• [TASK INSTRUCTIONS] The lines below, from the one containing "Breast MRI (dynamic contrast-enhanced), one axial slice; slice" through the one containing "- lung tumour", should be set down exactly, with no pictures and nothing else.

• [DATA FOR REVIEW]

● ● ●

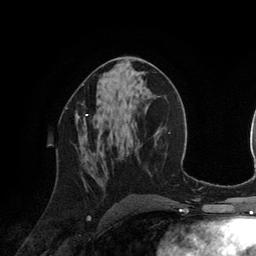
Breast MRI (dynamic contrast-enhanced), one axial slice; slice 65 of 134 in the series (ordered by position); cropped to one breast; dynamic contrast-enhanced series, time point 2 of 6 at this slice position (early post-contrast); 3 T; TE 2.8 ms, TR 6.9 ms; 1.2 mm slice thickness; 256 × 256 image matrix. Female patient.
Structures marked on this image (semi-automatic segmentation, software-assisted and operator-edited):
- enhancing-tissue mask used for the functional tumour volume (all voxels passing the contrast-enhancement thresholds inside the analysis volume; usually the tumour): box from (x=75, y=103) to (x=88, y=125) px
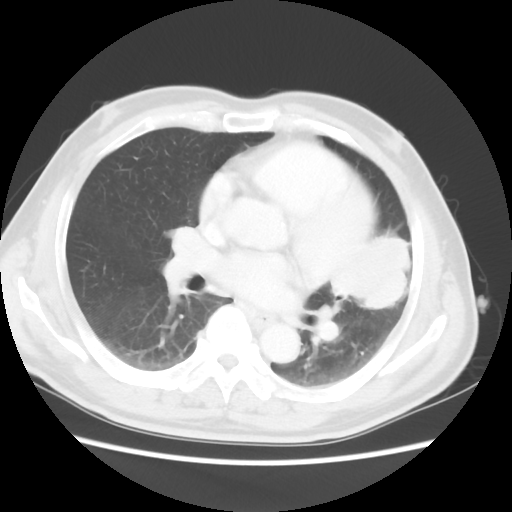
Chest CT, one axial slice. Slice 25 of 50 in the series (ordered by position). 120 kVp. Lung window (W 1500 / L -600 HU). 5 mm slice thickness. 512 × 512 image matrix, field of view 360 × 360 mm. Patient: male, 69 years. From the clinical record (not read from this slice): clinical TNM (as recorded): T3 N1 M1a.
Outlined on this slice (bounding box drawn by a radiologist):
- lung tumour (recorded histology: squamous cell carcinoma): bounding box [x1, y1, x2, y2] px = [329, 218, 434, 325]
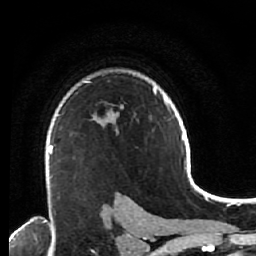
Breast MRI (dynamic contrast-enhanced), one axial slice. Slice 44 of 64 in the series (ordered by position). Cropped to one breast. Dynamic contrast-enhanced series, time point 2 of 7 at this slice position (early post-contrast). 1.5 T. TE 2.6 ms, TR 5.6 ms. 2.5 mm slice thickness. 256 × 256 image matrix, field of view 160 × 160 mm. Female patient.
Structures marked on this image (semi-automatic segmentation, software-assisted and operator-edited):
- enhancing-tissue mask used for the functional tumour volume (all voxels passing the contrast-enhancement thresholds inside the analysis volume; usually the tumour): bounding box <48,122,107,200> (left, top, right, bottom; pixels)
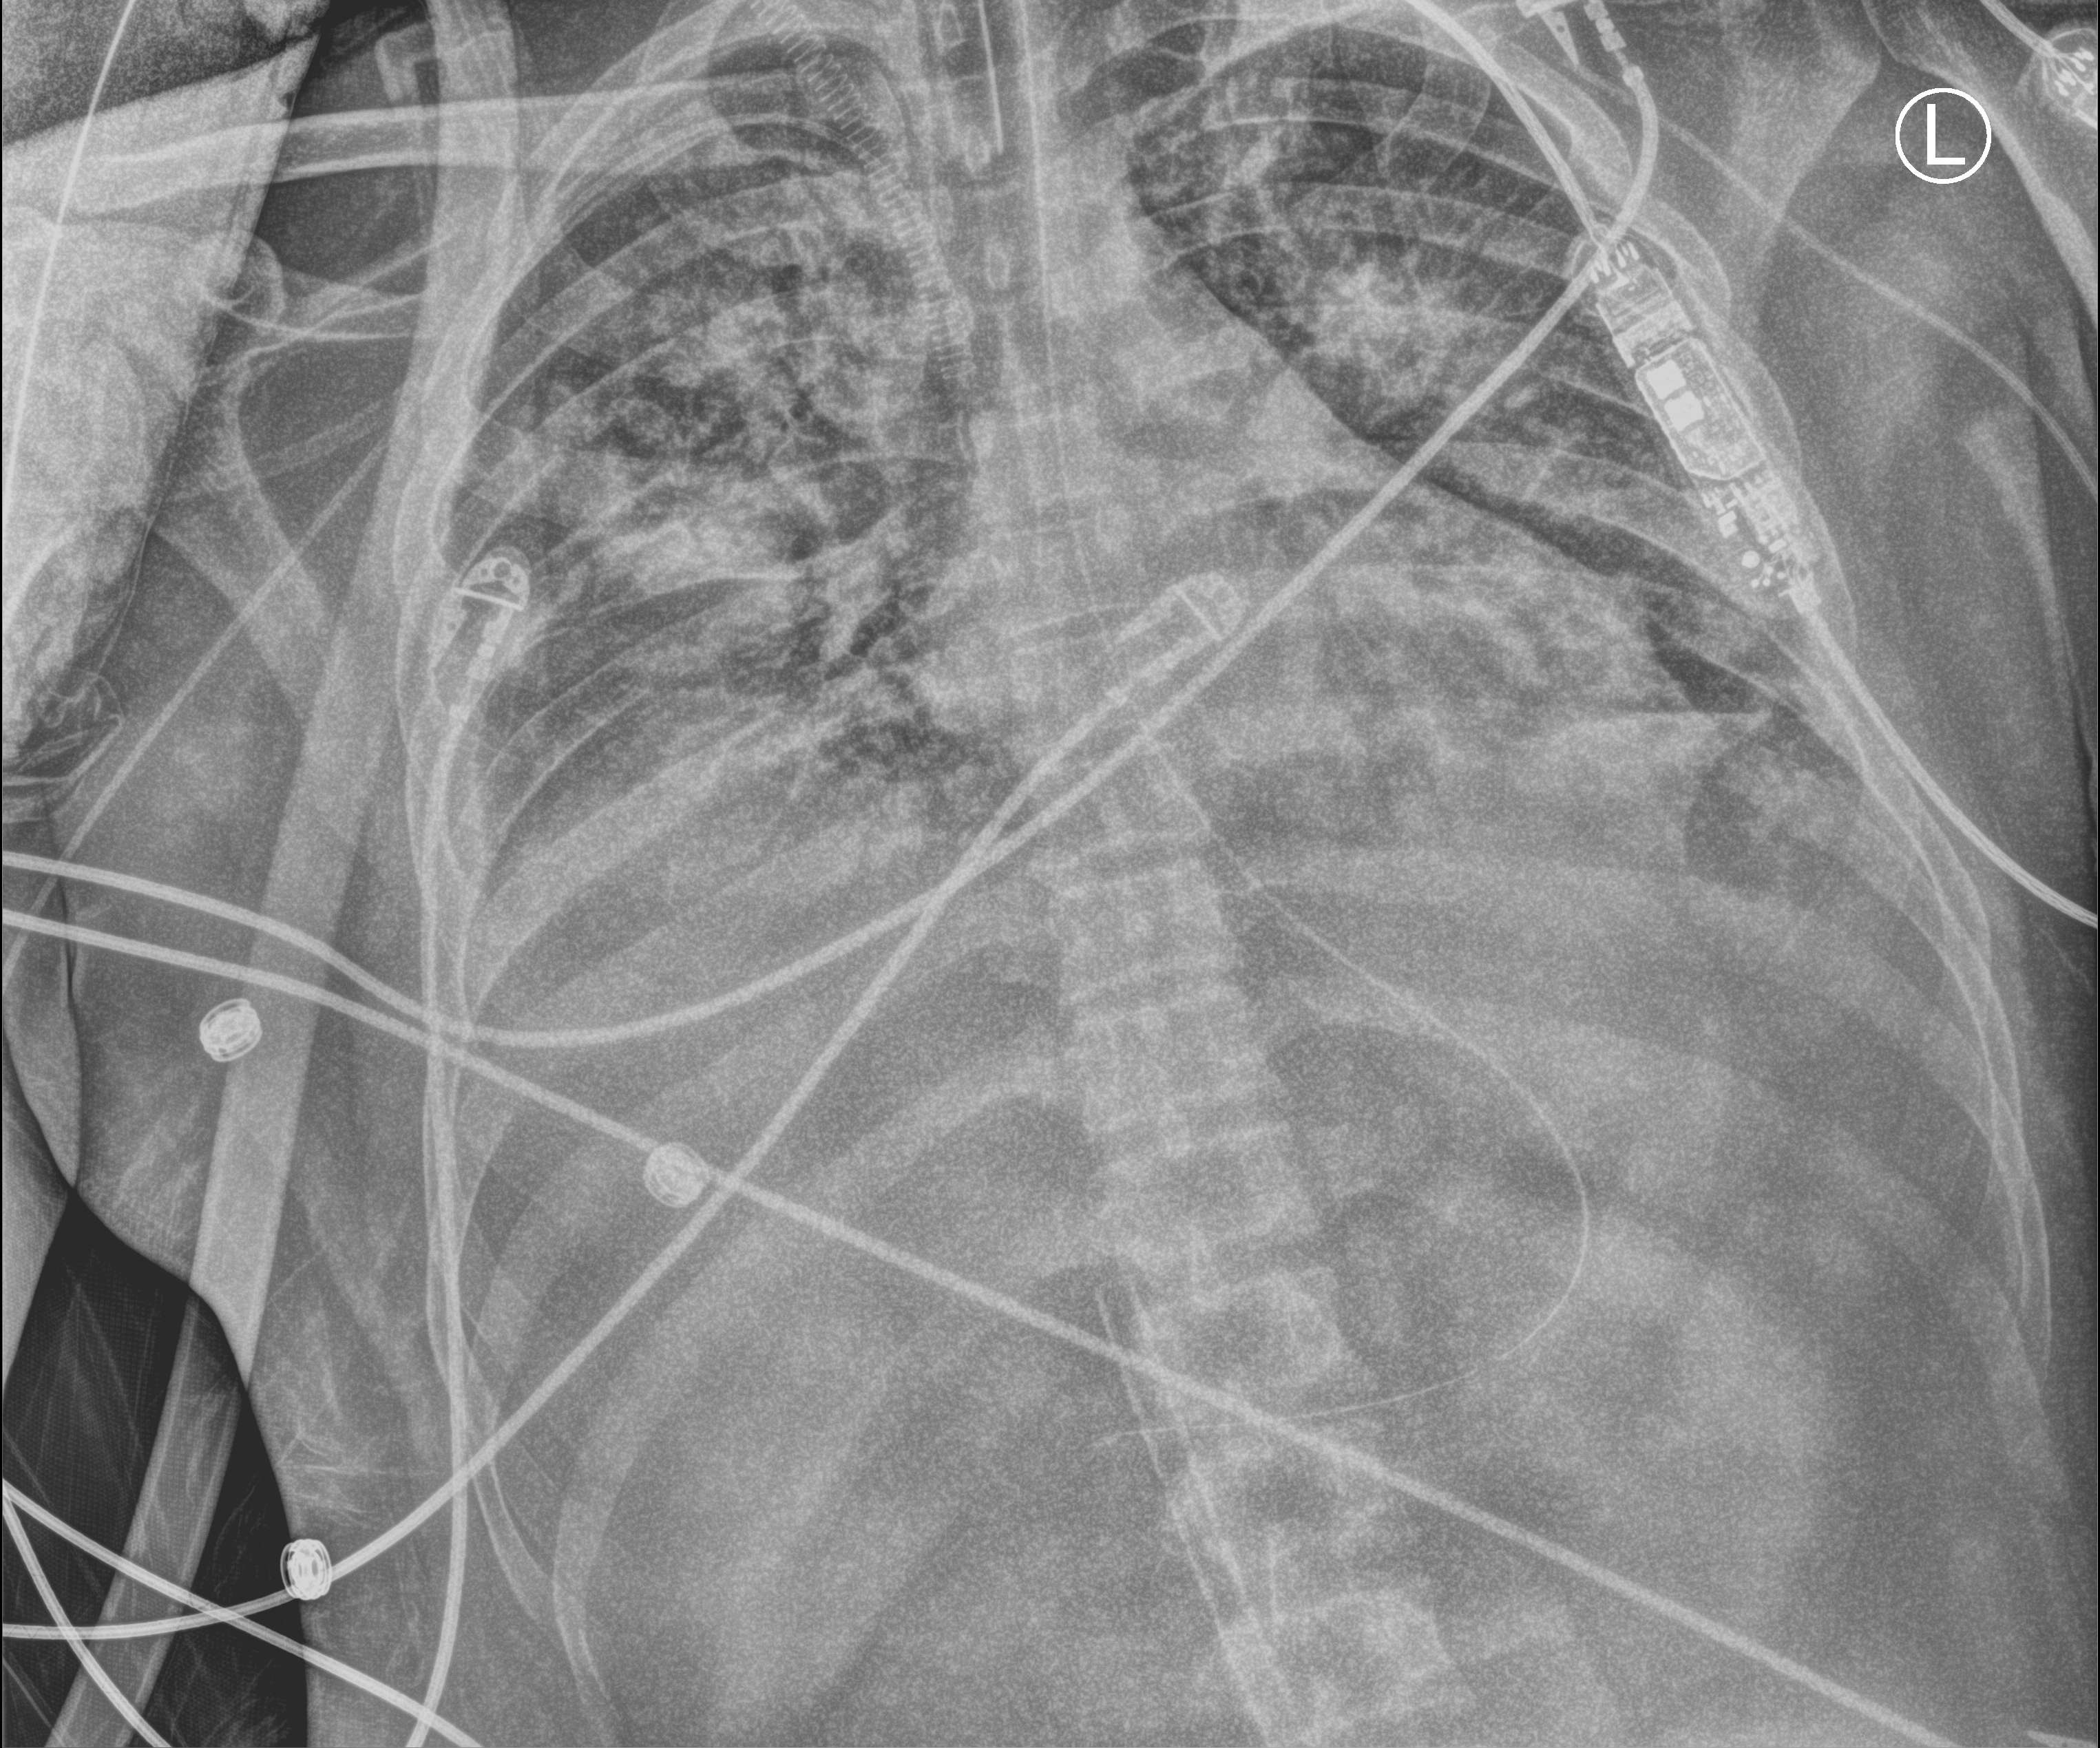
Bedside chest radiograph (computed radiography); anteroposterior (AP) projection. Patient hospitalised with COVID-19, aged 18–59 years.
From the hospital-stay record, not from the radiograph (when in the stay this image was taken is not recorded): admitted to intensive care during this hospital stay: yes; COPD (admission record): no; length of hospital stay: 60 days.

● ● ●

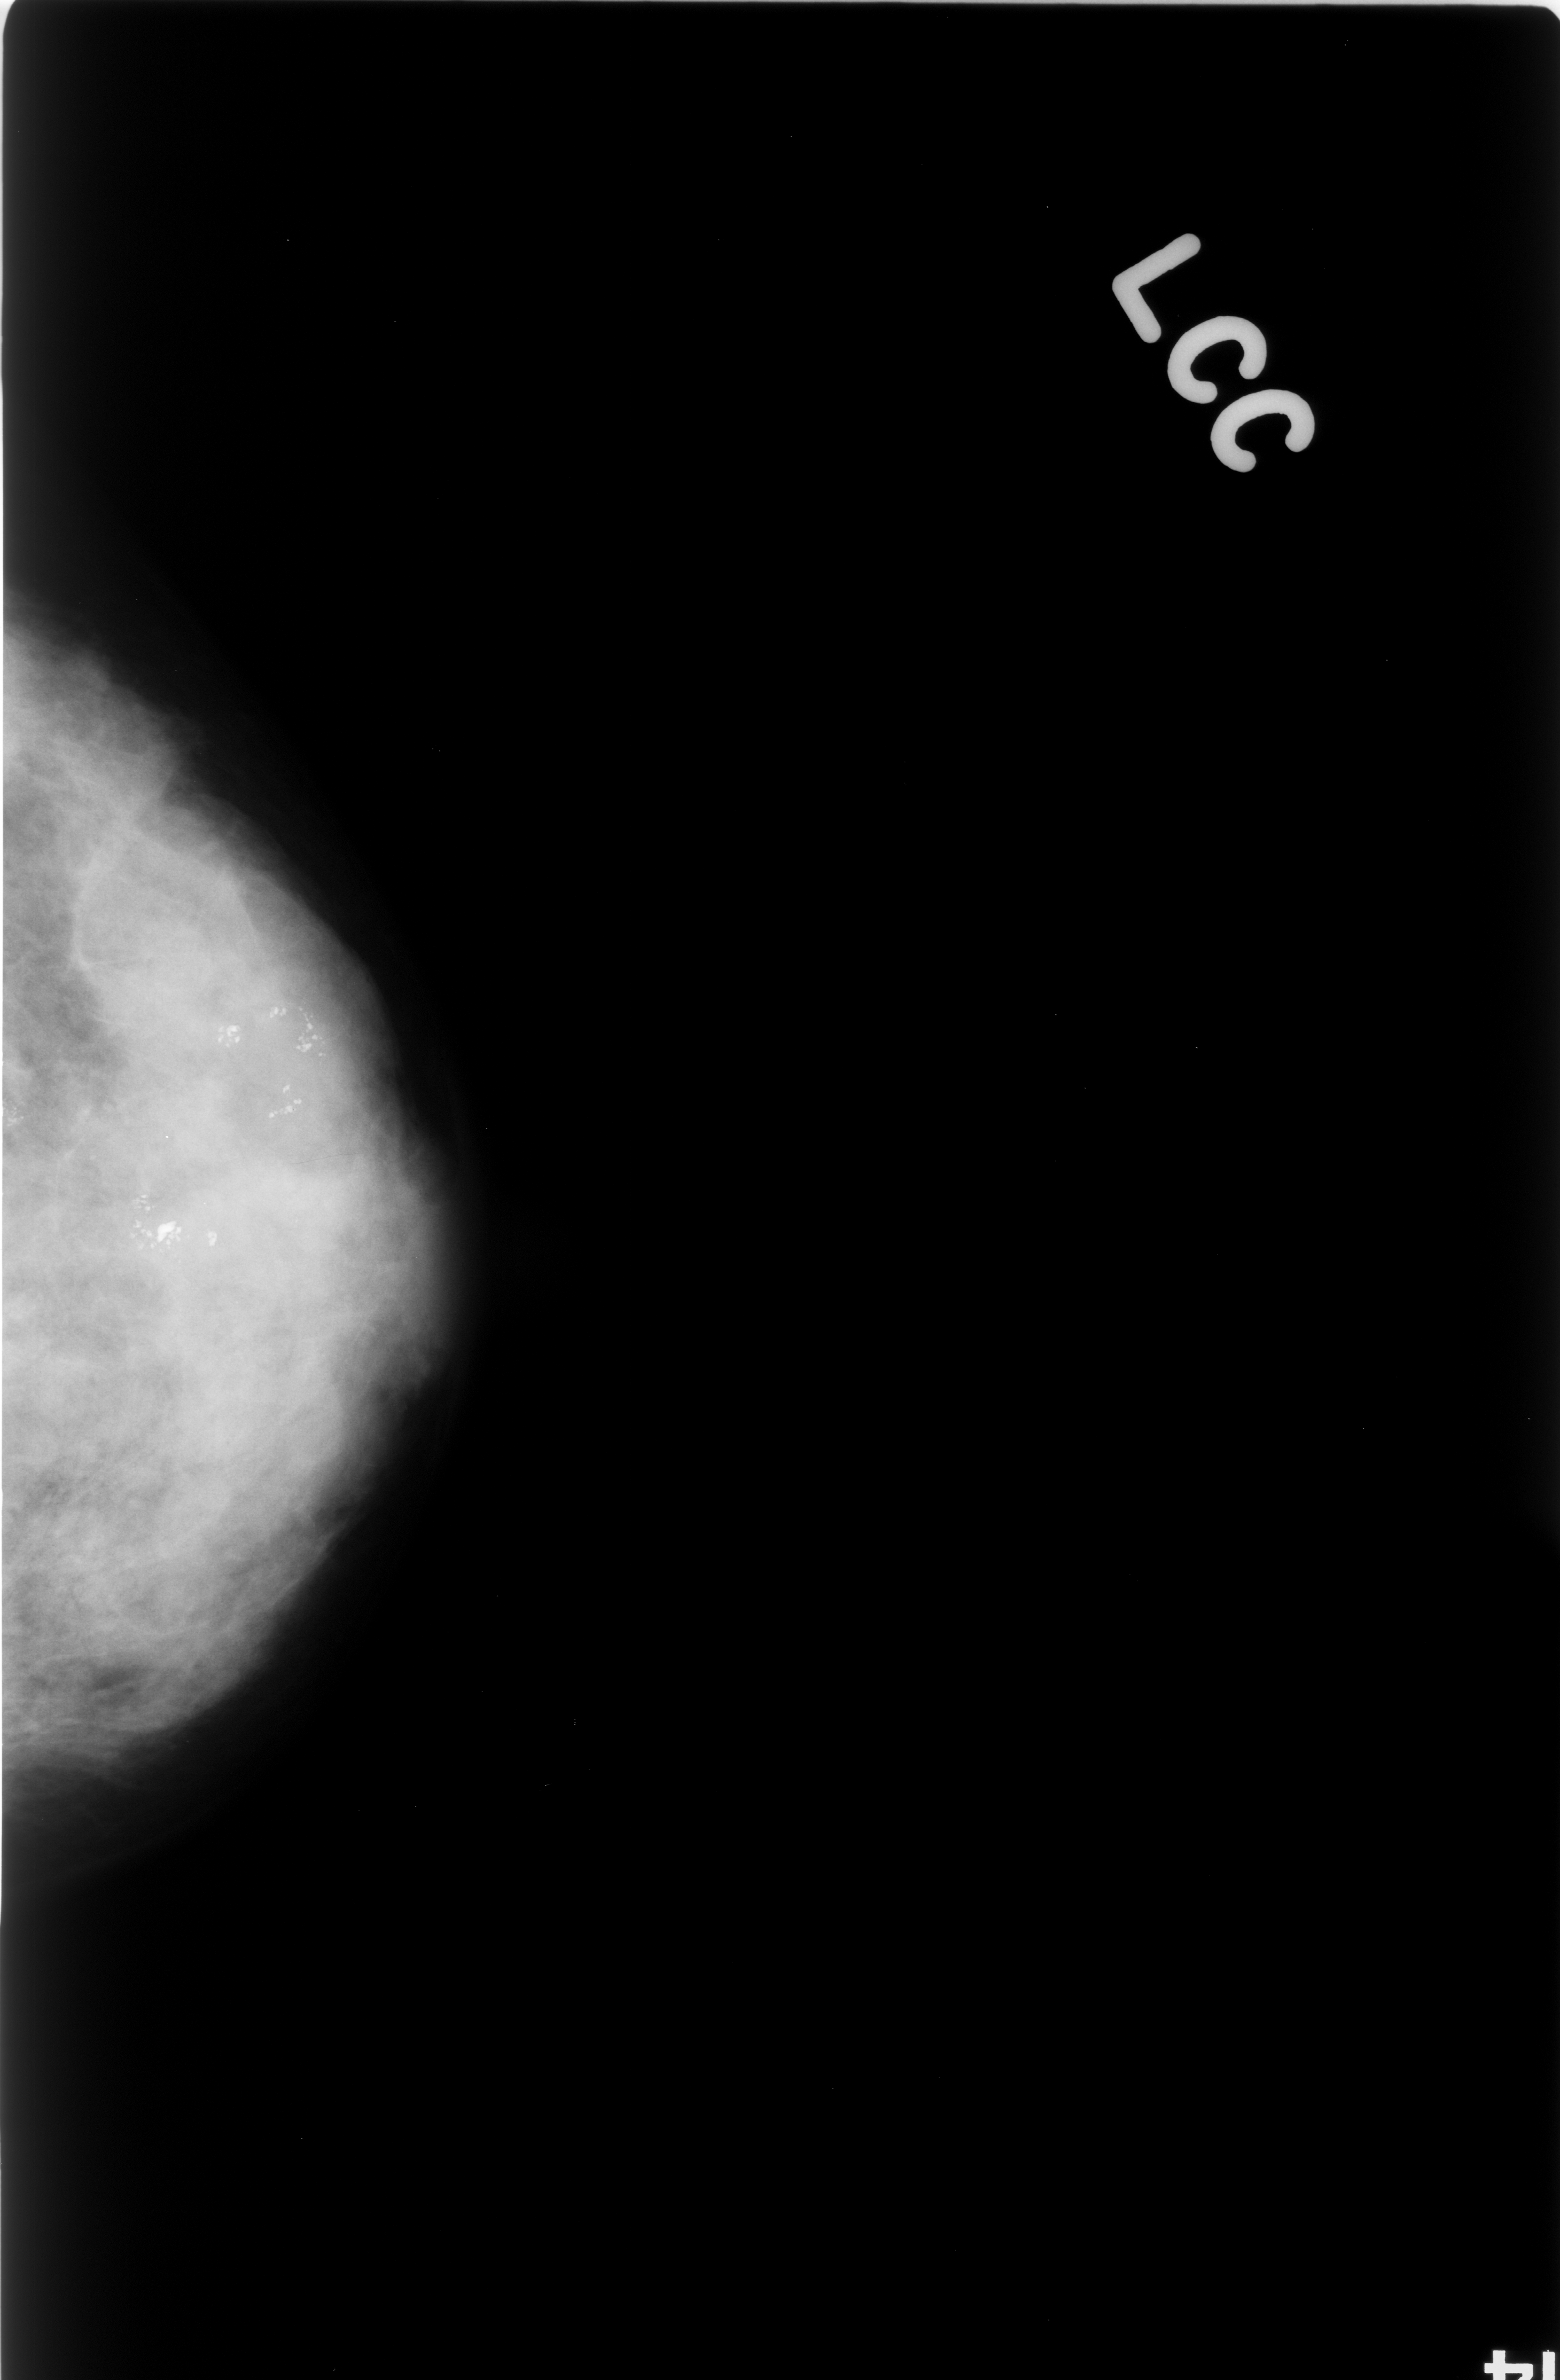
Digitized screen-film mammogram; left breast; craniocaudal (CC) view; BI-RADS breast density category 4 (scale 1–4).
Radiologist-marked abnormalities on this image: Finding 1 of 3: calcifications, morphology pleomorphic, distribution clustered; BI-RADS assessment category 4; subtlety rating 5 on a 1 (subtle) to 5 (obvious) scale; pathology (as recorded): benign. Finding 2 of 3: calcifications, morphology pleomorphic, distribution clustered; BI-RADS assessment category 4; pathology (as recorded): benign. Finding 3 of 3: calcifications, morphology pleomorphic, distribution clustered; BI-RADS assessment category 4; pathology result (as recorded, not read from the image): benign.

● ● ●

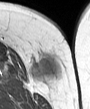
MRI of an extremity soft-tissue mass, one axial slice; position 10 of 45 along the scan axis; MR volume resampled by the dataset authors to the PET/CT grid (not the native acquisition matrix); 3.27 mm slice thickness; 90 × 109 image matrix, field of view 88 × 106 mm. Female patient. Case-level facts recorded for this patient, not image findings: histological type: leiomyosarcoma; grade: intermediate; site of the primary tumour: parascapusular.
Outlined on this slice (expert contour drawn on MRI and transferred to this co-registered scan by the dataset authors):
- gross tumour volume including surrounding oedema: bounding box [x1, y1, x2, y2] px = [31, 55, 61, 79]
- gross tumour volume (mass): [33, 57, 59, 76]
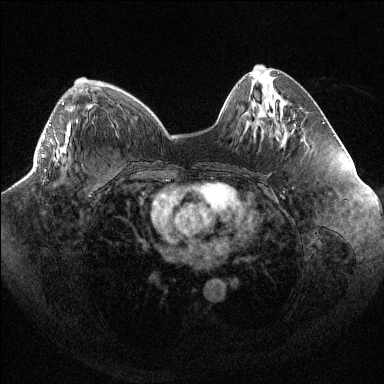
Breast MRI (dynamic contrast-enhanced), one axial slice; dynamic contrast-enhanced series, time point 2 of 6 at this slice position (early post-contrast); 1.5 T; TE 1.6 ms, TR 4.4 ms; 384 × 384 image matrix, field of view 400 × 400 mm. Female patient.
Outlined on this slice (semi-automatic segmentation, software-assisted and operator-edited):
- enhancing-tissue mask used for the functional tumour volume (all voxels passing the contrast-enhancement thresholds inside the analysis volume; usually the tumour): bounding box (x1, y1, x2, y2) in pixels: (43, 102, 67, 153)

● ● ●

• [COMPLETED TASK]
Breast MRI (dynamic contrast-enhanced), one axial slice; slice 65 of 134 in the series (ordered by position); cropped to one breast; dynamic contrast-enhanced series, time point 2 of 6 at this slice position (early post-contrast); 3 T; TE 2.8 ms, TR 6.9 ms; 1.2 mm slice thickness; 256 × 256 image matrix. Female patient.
Structures marked on this image (semi-automatic segmentation, software-assisted and operator-edited):
- enhancing-tissue mask used for the functional tumour volume (all voxels passing the contrast-enhancement thresholds inside the analysis volume; usually the tumour): box from (x=75, y=103) to (x=88, y=125) px
Chest CT, one axial slice. Slice 25 of 50 in the series (ordered by position). 120 kVp. Lung window (W 1500 / L -600 HU). 5 mm slice thickness. 512 × 512 image matrix, field of view 360 × 360 mm. Patient: male, 69 years. From the clinical record (not read from this slice): clinical TNM (as recorded): T3 N1 M1a.
Outlined on this slice (bounding box drawn by a radiologist):
- lung tumour (recorded histology: squamous cell carcinoma): bounding box [x1, y1, x2, y2] px = [329, 218, 434, 325]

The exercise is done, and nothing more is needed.